A new report from the Pew Charitable Trusts outlined several key themes related to patient matching, while also suggesting recommendations to improve matching and the infrastructure needed for more robust progress in the medium and long term.
Patient matching—the ability to accurately link all of a patient’s health data within and across health systems—is a problem that has plagued the healthcare industry for decades. To compile its report, Pew evaluated solutions to the problem through commissioned research, focus groups with patients, interviews with hospital executives, and conversations with experts. The report explores the impacts of inaccurate patient matching, provides an overview on progress to date, and outlines key next steps and recommendations to improve matching.
The research revealed common themes, according to Pew. First, regardless of the approach taken, a nationwide strategy will require coordination to identify the needed best practices; commitments from healthcare organizations and technology developers to implement agreed-upon standards; and patient involvement. Second, no solution currently exists that could achieve perfect—or even near-perfect—match rates for all patients, but actions can be taken to better link records. Third, although some opportunities exist to make meaningful, incremental progress in the near term, more robust change will require the use of new approaches and technologies.
Near-term activities to help make incremental progress include the following: clarification of restrictions on government funding for unique identifiers; agreement on demographic standards; assessment of privacy ramifications; further research on and adoption of referential matching, where third-party data are used; and verification of phone numbers and other identifying information provided by patients to reduce the likelihood of typographical, data-entry, or clerical errors.
Meanwhile, long-term opportunities to develop the infrastructure include the following, according to Pew: entrusting a single organization to oversee a nationwide patient-matching strategy; launching pilot projects for patients to use their smartphones to help match records; and determining the infrastructure and standards necessary for using biometrics and other technologies for effective and secure matching in a way that protects privacy.
The report’s researchers noted, “Once these recommendations are implemented, clinicians and patients can have more assurance that EHRs contain complete, accurate, and up-to-date medical information—thus improving safety, reducing costs, and better coordinating care for individuals who see multiple medical professionals.”
Indeed, concerns about patient safety have been the driving force in ongoing discussions about the need for a national patient identification standard. In a 2014 report about the issue, the Office of the National Coordinator for Health Information Technology (ONC) found the best error rate among healthcare providers is around 7 percent, though the error rate is typically closer to 10 to 20 percent within healthcare entities, and this rises to 50 to 60 percent when entities exchange information with each other.

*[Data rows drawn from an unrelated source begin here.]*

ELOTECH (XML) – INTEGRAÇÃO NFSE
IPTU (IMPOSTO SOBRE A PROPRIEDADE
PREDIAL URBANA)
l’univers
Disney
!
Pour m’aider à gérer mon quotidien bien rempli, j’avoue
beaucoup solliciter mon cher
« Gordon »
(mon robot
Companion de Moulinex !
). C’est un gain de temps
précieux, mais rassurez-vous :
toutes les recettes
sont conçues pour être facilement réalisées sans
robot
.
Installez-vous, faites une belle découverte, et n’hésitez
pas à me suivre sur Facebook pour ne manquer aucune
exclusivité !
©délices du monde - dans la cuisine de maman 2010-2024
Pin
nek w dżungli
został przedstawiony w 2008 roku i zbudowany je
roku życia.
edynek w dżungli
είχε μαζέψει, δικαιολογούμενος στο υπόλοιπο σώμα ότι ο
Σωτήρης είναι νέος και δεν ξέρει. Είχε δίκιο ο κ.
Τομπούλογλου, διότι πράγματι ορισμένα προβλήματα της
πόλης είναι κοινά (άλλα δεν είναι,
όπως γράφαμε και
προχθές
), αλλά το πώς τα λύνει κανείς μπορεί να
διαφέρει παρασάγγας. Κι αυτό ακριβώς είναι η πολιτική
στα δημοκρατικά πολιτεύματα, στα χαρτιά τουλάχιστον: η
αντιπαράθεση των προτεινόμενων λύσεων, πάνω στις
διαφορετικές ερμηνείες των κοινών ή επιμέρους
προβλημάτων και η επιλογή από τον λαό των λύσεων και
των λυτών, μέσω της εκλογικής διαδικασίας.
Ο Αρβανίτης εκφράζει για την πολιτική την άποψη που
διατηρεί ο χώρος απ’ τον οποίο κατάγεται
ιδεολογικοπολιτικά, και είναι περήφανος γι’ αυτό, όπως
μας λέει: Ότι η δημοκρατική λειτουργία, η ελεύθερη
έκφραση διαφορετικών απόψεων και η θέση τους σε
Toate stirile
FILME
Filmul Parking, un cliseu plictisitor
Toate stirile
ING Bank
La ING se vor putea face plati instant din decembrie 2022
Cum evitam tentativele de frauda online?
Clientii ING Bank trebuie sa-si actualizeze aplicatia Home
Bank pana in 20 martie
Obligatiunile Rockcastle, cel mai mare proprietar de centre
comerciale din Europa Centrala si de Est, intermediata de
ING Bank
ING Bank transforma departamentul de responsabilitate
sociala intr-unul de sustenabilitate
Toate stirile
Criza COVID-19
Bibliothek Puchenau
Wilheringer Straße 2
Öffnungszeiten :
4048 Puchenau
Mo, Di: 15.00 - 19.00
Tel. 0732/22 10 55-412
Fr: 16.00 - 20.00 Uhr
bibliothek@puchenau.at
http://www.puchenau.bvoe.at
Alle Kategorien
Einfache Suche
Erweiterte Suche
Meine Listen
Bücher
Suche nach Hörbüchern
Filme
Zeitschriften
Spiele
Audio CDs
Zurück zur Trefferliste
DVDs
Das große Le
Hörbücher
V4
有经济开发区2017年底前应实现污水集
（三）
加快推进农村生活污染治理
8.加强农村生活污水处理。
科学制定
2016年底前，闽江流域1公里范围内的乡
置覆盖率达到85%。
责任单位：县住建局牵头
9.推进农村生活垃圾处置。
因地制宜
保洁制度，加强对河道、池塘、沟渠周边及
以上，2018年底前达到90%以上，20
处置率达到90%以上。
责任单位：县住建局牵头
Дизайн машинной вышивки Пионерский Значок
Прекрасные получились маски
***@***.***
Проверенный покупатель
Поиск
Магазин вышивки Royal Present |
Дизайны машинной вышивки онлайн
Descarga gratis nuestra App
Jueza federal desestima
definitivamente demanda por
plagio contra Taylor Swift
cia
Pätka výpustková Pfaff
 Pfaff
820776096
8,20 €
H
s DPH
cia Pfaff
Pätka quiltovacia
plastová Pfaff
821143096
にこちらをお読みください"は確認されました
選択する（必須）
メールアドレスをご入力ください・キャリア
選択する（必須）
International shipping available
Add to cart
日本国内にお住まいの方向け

In 2016, the College of Healthcare Information Management Executives (CHIME) announced a National Patient ID Challenge, a $1 million crowdsourcing competition to incentivize the private sector to develop a fail-safe patient identifying solution that links patients to their medical records. About a year ago, CHIME suspended that challenge, noting that the competition did not achieve the results that were envisioned.
Further complicating things is a U.S. law prohibits the Department of Health and Human Services (HHS) to use its funds to create a unique patient identifier absent explicit new approval from Congress.
Although the Health Insurance Portability and Accountability Act of 1996 (HIPAA) requires HHS to develop a unique identifier, subsequent federal appropriations language has prohibited its implementation. In recent years, congressional appropriators have signaled that, although the prohibition stands, the federal government may provide guidance to the private sector in its efforts.
Regardless, the federal appropriations language impedes progress on a national health identifier until Congress lifts the funding prohibition, Pew researchers noted. However, the 21st Century Cures Act— signed into law in 2016—requires the Government Accountability Office (GAO) to examine steps taken by the federal government and the private sector to reduce matching errors.
The report also pointed out other examples of attempted unique identification, in addition to the CHIME challenge. These included authenticators, used by some hospitals, which are something the patient knows, has, or is, which can include a biometric, a text message to the patient’s smartphone that requires a response from the patient, or a personal identification number, among many other option.
Further, Pew researchers recalled that in 2015, Congress required CMS (the Centers for Medicare & Medicaid Services to remove social security numbers (SSNs) from Medicare cards. In implementing this provision, CMS intends by April 2019 to replace SSNs with an 11-character identifier composed of numbers and uppercase letters. In theory, CMS could also allow private insurers to also use this system.
In response to the report, Daniel Cidon, chief technology officer of NextGate, a cloud-based healthcare identity matching company, said in a statement, “We appreciate the extensive and well-structured research conducted by Pew on the long and short-term approaches to improving patient matching accuracy. The key takeaway is simply that there is no ‘silver bullet’ solution and tackling the issue requires multiple strategies, technologies and stakeholders.”